▶ _Aim of the exercise_: Omit all pictures, then print the entries exactly.

-------

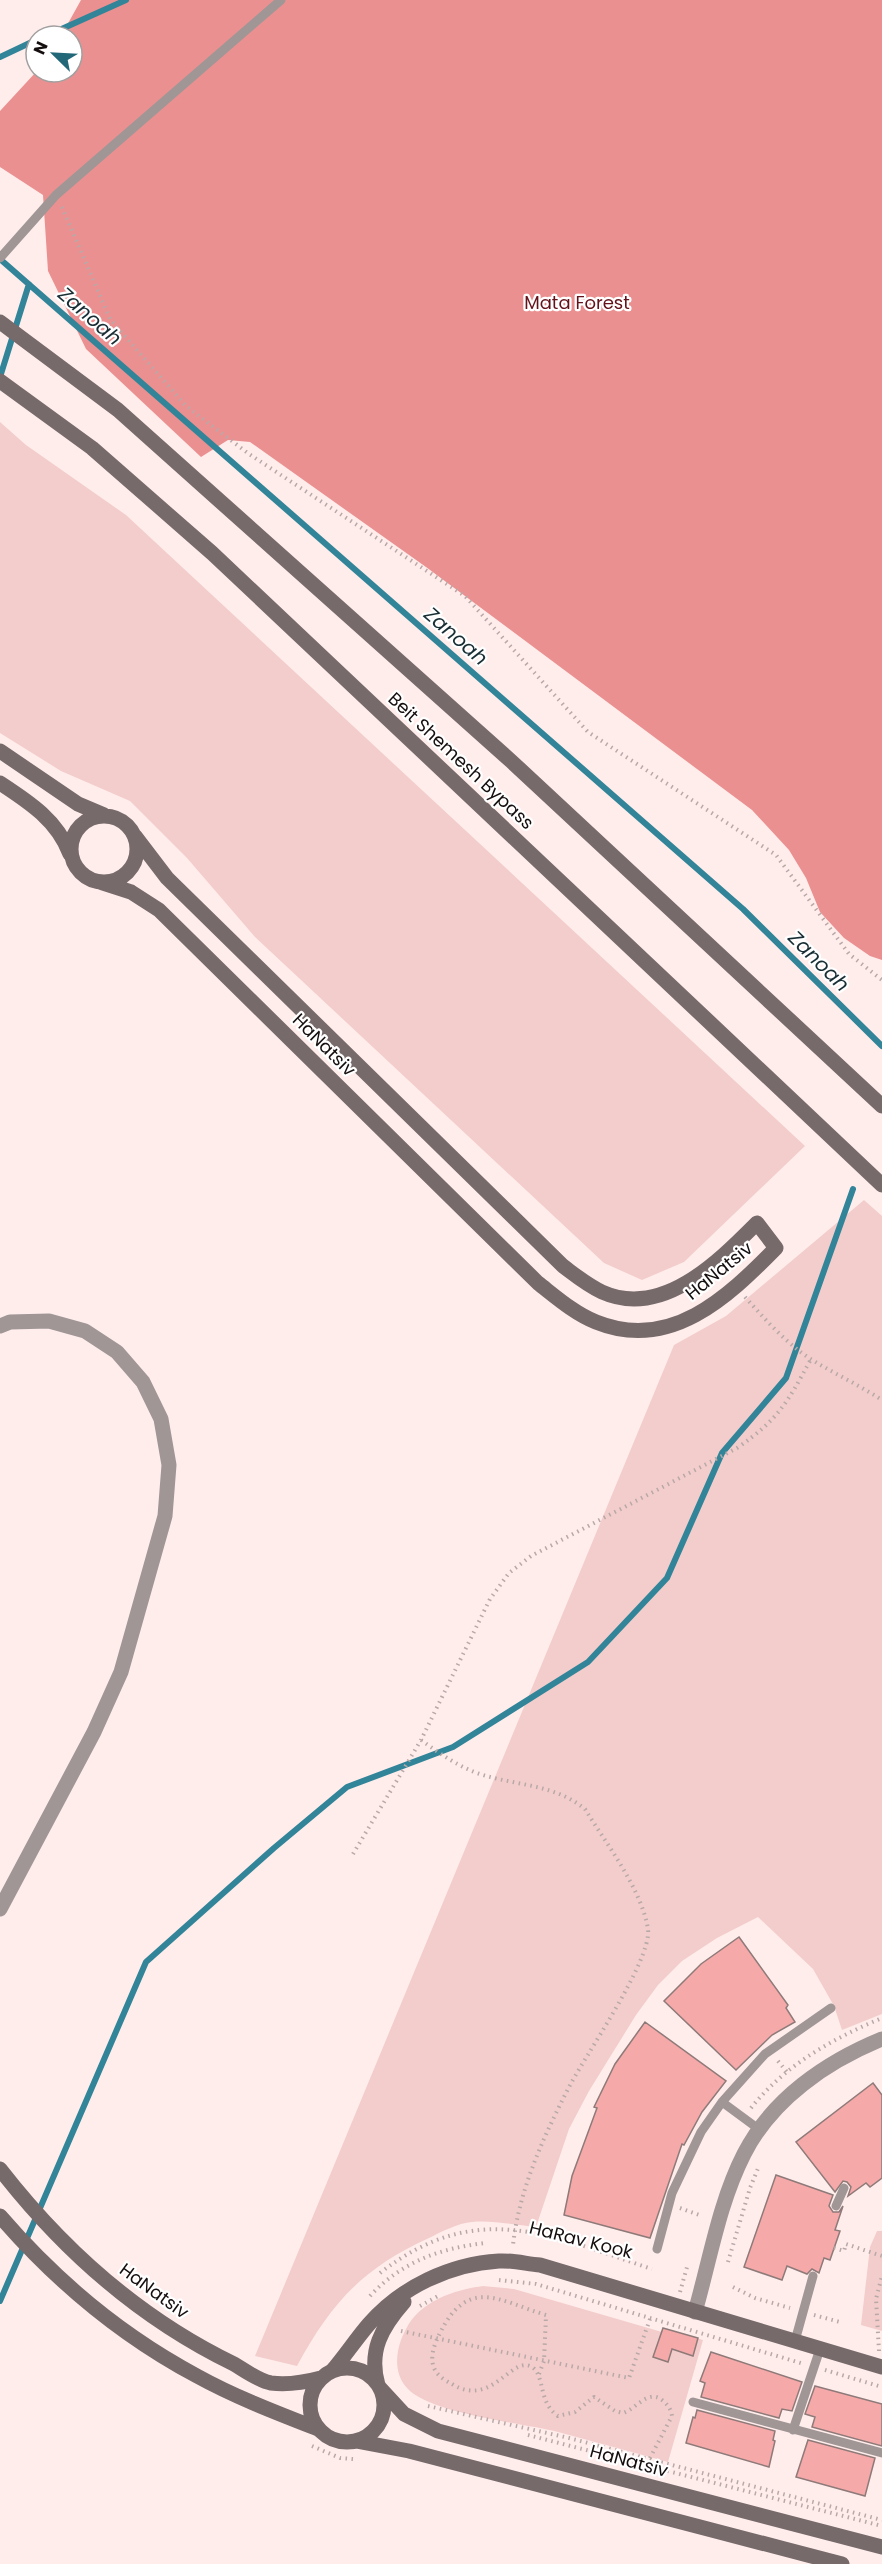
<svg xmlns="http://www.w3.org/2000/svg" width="882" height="2564" font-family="Poppins,sans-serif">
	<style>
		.green { fill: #f3cdcc }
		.forest { fill: #eb9090 }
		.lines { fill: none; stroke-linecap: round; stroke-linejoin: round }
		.stream { stroke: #328498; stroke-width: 6 }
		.building { fill: #f5a9a9; stroke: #8e7a79; stroke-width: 1.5 }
		.path { stroke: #b8a9a8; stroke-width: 4; stroke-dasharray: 1.5 4.5; stroke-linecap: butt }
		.lane { stroke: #9f9695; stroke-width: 9 }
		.street { stroke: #9f9695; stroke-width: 15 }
		.secondary { stroke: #776a6a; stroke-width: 15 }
		.labels { text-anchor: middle; stroke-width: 4.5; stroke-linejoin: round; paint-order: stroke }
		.park-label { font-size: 18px; fill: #63121c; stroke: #fff }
		.street-label { font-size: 18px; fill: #150e0e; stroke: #fff }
		.water-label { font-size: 20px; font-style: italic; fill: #192e34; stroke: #fff }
	</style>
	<rect width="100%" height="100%" fill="#ffedec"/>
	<path class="green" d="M0,422l26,23 100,70 679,631 -121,116 -42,18 -38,-17 -349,-326 -68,-79 -57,-57 -69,-30 -61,-38z
		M864,1200l18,16v798l-40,16 -8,-24 -21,-37 -55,-52 -41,21 -35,23 -24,24 -22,30 -47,76 -20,38 -33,98c-21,-2 -44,-7 -64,-5 -14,1 -31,10 -43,16 -66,30 -98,65 -132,128l-42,-10 419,-1011 52,-29z
		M877,2231h5v100l-21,-6 9,-78z
		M483,2286l31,3 148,43 1,-4 40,12 -35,122c-36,-10 -73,-20 -110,-30 -35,-9 -128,-18 -151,-44 -15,-16 -11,-41 -1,-59 14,-28 48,-39 77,-43z"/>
	<path class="forest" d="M81,0h801v960l-12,-4 -26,-18 -24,-26 -14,-34 -17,-28 -37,-40 -326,-243 -176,-125 -22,-2 -27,17 -115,-108 -38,-78 -5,-76 -43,-28v-56l36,-39h36v-36h-11z"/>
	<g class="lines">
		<path class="stream" d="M46,36l80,-36
			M0,57l36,-17
			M0,259l743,650 139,137
			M0,377l29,-93
			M0,2301l146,-339 128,-114 73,-61 106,-40 135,-85 79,-84 55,-125 64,-75 67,-189"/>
	</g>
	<path class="building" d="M739,1937l49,68 -2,3 9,14 -23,13 -36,35 -72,-69 37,-37z
		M645,2022l81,59 -24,31 -18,33 -2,-1 -32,94 -86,-23 8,-39 25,-68 -3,-1 21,-43z
		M873,2083l9,12v83l-12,9 -4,-4 -18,13 3,-9 -4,-5 -4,-1 -8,11 -39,-50z
		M776,2175l57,20 -4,11 4,6h6l4,-6 -8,24 5,1 -10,29 -6,-2 -5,15 -7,-4 -5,5 -20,-8 -5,14 -38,-13z
		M663,2328l35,10 -5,18 -21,-7 -4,13 -15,-5z
		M711,2352l91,30 -10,29 -10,-2 -3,9 -78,-21 4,-14 -5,-2z
		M815,2386l67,18v42l-70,-19 3,-10 -10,-3z
		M697,2410l78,21 -2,9 2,1 -6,26 -83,-24 7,-26 2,1z
		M808,2440l67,18 -10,38 -69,-19z"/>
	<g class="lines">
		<path class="path" d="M62,207l48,112 76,87 63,48 216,142 123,136 188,123 73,99 33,26
			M745,1297c20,22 39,44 64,61 24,15 50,27 73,42
			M421,1740c18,13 35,25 56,33 37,13 76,10 108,36 22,36 56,79 63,120 4,32 -65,129 -81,162 -25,49 -48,100 -54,154
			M353,1854l68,-114 69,-141 19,-26 22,-17 206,-108c42,-29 50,-45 74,-89
			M778,2061l9,11
			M751,2108c34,-43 81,-69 131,-90
			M680,2208l22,8
			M834,2248l10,3 2,-7 36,12
			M728,2262l22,-74 9,-22
			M380,2273c97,-75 169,-38 272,-4
			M499,2280l37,4 268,80
			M733,2287l22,11 35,10
			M680,2292l7,-25
			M370,2296c31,-34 71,-48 115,-53
			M420,2306l20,-11
			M814,2315l26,7
			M401,2331l228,47 21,-59
			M879,2351l-3,-52 6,-23
			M825,2370l57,17
			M539,2374l5,-13 2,-46c-47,-14 -78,-40 -107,20 -5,10 -10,24 -4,35 3,6 11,11 17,14 39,24 58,-26 78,-18 16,7 7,36 28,50l17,-4 19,-15 21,14 8,2c13,-4 25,-24 39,-13 5,4 9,9 10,16l-23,44
			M428,2406l141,32 313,82
			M528,2435l354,91
			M312,2446l28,12 13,1"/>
		<path class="lane" d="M0,258l56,-63 225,-195
			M722,2102l38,28
			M836,2206l8,-18
			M657,2249l15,-56 29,-61 21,-30 43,-48 66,-46
			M795,2341l18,-65
			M693,2402l189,51
			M793,2430l27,-81"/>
		<path class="street" d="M0,1326l10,-4 39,-1 36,10 32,21 26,30 18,37 8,46 -4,51 -44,156 -27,60 -94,177
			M695,2312c15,-52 24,-109 49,-158 28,-55 82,-92 138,-115"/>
		<path class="secondary" d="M0,322l118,88 393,351 371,345
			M0,381l92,67 120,105 670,632
			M0,751l78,53 26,11
			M0,783c29,19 57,37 70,71
			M71 849a33 33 0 1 1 66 0a33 33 0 1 1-66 0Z
			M100,882l31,10 28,18 379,373c18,14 36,30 58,39 74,30 131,-24 180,-74l-19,-25c-39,39 -95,96 -155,69 -15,-7 -27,-17 -39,-26l-396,-388 -32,-42
			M0,2169c63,81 141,150 234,195 10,6 25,17 37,19 15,2 35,-1 50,-5
			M0,2216c56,65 122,120 197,160 38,21 80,37 121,53
			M310 2405a37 37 0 1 1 74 0a37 37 0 1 1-74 0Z
			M332,2371c13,-15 24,-32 37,-47 32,-37 81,-60 130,-63 13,-1 28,3 41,4l342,102
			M378,2385c-10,-34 4,-58 26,-83
			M380,2388l24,26 34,17 444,116
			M356,2441l53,10 433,113"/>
	</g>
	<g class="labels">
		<g class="park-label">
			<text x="577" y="309">Mata Forest</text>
		</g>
		<g class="street-label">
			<text transform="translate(461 761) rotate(43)" y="6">Beit Shemesh Bypass</text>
			<text transform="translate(324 1045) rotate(45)" y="6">HaNatsiv</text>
			<text transform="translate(719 1271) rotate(-39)" y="6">HaNatsiv</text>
			<text transform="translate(581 2240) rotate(14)" y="6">HaRav Kook</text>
			<text transform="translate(154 2291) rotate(36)" y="6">HaNatsiv</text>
			<text transform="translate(629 2461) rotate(15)" y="6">HaNatsiv</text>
		</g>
		<g class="water-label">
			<text transform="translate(90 316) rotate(41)" y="7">Zanoah</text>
			<text transform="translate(456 636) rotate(41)" y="7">Zanoah</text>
			<text transform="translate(819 961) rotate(45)" y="7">Zanoah</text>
		</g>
	</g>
	<g transform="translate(54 54) rotate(294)"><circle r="28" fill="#ffffff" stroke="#a19f9f" stroke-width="1.5"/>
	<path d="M0-4.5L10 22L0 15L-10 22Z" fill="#236879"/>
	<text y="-9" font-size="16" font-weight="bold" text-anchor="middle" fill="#150e0e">N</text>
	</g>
</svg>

-------

▶ _Reply_:
<svg xmlns="http://www.w3.org/2000/svg" width="882" height="2564" font-family="Poppins,sans-serif">
	<style>
		.green { fill: #f3cdcc }
		.forest { fill: #eb9090 }
		.lines { fill: none; stroke-linecap: round; stroke-linejoin: round }
		.stream { stroke: #328498; stroke-width: 6 }
		.building { fill: #f5a9a9; stroke: #8e7a79; stroke-width: 1.5 }
		.path { stroke: #b8a9a8; stroke-width: 4; stroke-dasharray: 1.5 4.5; stroke-linecap: butt }
		.lane { stroke: #9f9695; stroke-width: 9 }
		.street { stroke: #9f9695; stroke-width: 15 }
		.secondary { stroke: #776a6a; stroke-width: 15 }
		.labels { text-anchor: middle; stroke-width: 4.5; stroke-linejoin: round; paint-order: stroke }
		.park-label { font-size: 18px; fill: #63121c; stroke: #fff }
		.street-label { font-size: 18px; fill: #150e0e; stroke: #fff }
		.water-label { font-size: 20px; font-style: italic; fill: #192e34; stroke: #fff }
	</style>
	<rect width="100%" height="100%" fill="#ffedec"/>
	<path class="green" d="M0,422l26,23 100,70 679,631 -121,116 -42,18 -38,-17 -349,-326 -68,-79 -57,-57 -69,-30 -61,-38z
		M864,1200l18,16v798l-40,16 -8,-24 -21,-37 -55,-52 -41,21 -35,23 -24,24 -22,30 -47,76 -20,38 -33,98c-21,-2 -44,-7 -64,-5 -14,1 -31,10 -43,16 -66,30 -98,65 -132,128l-42,-10 419,-1011 52,-29z
		M877,2231h5v100l-21,-6 9,-78z
		M483,2286l31,3 148,43 1,-4 40,12 -35,122c-36,-10 -73,-20 -110,-30 -35,-9 -128,-18 -151,-44 -15,-16 -11,-41 -1,-59 14,-28 48,-39 77,-43z"/>
	<path class="forest" d="M81,0h801v960l-12,-4 -26,-18 -24,-26 -14,-34 -17,-28 -37,-40 -326,-243 -176,-125 -22,-2 -27,17 -115,-108 -38,-78 -5,-76 -43,-28v-56l36,-39h36v-36h-11z"/>
	<g class="lines">
		<path class="stream" d="M46,36l80,-36
			M0,57l36,-17
			M0,259l743,650 139,137
			M0,377l29,-93
			M0,2301l146,-339 128,-114 73,-61 106,-40 135,-85 79,-84 55,-125 64,-75 67,-189"/>
	</g>
	<path class="building" d="M739,1937l49,68 -2,3 9,14 -23,13 -36,35 -72,-69 37,-37z
		M645,2022l81,59 -24,31 -18,33 -2,-1 -32,94 -86,-23 8,-39 25,-68 -3,-1 21,-43z
		M873,2083l9,12v83l-12,9 -4,-4 -18,13 3,-9 -4,-5 -4,-1 -8,11 -39,-50z
		M776,2175l57,20 -4,11 4,6h6l4,-6 -8,24 5,1 -10,29 -6,-2 -5,15 -7,-4 -5,5 -20,-8 -5,14 -38,-13z
		M663,2328l35,10 -5,18 -21,-7 -4,13 -15,-5z
		M711,2352l91,30 -10,29 -10,-2 -3,9 -78,-21 4,-14 -5,-2z
		M815,2386l67,18v42l-70,-19 3,-10 -10,-3z
		M697,2410l78,21 -2,9 2,1 -6,26 -83,-24 7,-26 2,1z
		M808,2440l67,18 -10,38 -69,-19z"/>
	<g class="lines">
		<path class="path" d="M62,207l48,112 76,87 63,48 216,142 123,136 188,123 73,99 33,26
			M745,1297c20,22 39,44 64,61 24,15 50,27 73,42
			M421,1740c18,13 35,25 56,33 37,13 76,10 108,36 22,36 56,79 63,120 4,32 -65,129 -81,162 -25,49 -48,100 -54,154
			M353,1854l68,-114 69,-141 19,-26 22,-17 206,-108c42,-29 50,-45 74,-89
			M778,2061l9,11
			M751,2108c34,-43 81,-69 131,-90
			M680,2208l22,8
			M834,2248l10,3 2,-7 36,12
			M728,2262l22,-74 9,-22
			M380,2273c97,-75 169,-38 272,-4
			M499,2280l37,4 268,80
			M733,2287l22,11 35,10
			M680,2292l7,-25
			M370,2296c31,-34 71,-48 115,-53
			M420,2306l20,-11
			M814,2315l26,7
			M401,2331l228,47 21,-59
			M879,2351l-3,-52 6,-23
			M825,2370l57,17
			M539,2374l5,-13 2,-46c-47,-14 -78,-40 -107,20 -5,10 -10,24 -4,35 3,6 11,11 17,14 39,24 58,-26 78,-18 16,7 7,36 28,50l17,-4 19,-15 21,14 8,2c13,-4 25,-24 39,-13 5,4 9,9 10,16l-23,44
			M428,2406l141,32 313,82
			M528,2435l354,91
			M312,2446l28,12 13,1"/>
		<path class="lane" d="M0,258l56,-63 225,-195
			M722,2102l38,28
			M836,2206l8,-18
			M657,2249l15,-56 29,-61 21,-30 43,-48 66,-46
			M795,2341l18,-65
			M693,2402l189,51
			M793,2430l27,-81"/>
		<path class="street" d="M0,1326l10,-4 39,-1 36,10 32,21 26,30 18,37 8,46 -4,51 -44,156 -27,60 -94,177
			M695,2312c15,-52 24,-109 49,-158 28,-55 82,-92 138,-115"/>
		<path class="secondary" d="M0,322l118,88 393,351 371,345
			M0,381l92,67 120,105 670,632
			M0,751l78,53 26,11
			M0,783c29,19 57,37 70,71
			M71 849a33 33 0 1 1 66 0a33 33 0 1 1-66 0Z
			M100,882l31,10 28,18 379,373c18,14 36,30 58,39 74,30 131,-24 180,-74l-19,-25c-39,39 -95,96 -155,69 -15,-7 -27,-17 -39,-26l-396,-388 -32,-42
			M0,2169c63,81 141,150 234,195 10,6 25,17 37,19 15,2 35,-1 50,-5
			M0,2216c56,65 122,120 197,160 38,21 80,37 121,53
			M310 2405a37 37 0 1 1 74 0a37 37 0 1 1-74 0Z
			M332,2371c13,-15 24,-32 37,-47 32,-37 81,-60 130,-63 13,-1 28,3 41,4l342,102
			M378,2385c-10,-34 4,-58 26,-83
			M380,2388l24,26 34,17 444,116
			M356,2441l53,10 433,113"/>
	</g>
	<g class="labels">
		<g class="park-label">
			<text x="577" y="309">Mata Forest</text>
		</g>
		<g class="street-label">
			<text transform="translate(461 761) rotate(43)" y="6">Beit Shemesh Bypass</text>
			<text transform="translate(324 1045) rotate(45)" y="6">HaNatsiv</text>
			<text transform="translate(719 1271) rotate(-39)" y="6">HaNatsiv</text>
			<text transform="translate(581 2240) rotate(14)" y="6">HaRav Kook</text>
			<text transform="translate(154 2291) rotate(36)" y="6">HaNatsiv</text>
			<text transform="translate(629 2461) rotate(15)" y="6">HaNatsiv</text>
		</g>
		<g class="water-label">
			<text transform="translate(90 316) rotate(41)" y="7">Zanoah</text>
			<text transform="translate(456 636) rotate(41)" y="7">Zanoah</text>
			<text transform="translate(819 961) rotate(45)" y="7">Zanoah</text>
		</g>
	</g>
	<g transform="translate(54 54) rotate(294)"><circle r="28" fill="#ffffff" stroke="#a19f9f" stroke-width="1.5"/>
	<path d="M0-4.5L10 22L0 15L-10 22Z" fill="#236879"/>
	<text y="-9" font-size="16" font-weight="bold" text-anchor="middle" fill="#150e0e">N</text>
	</g>
</svg>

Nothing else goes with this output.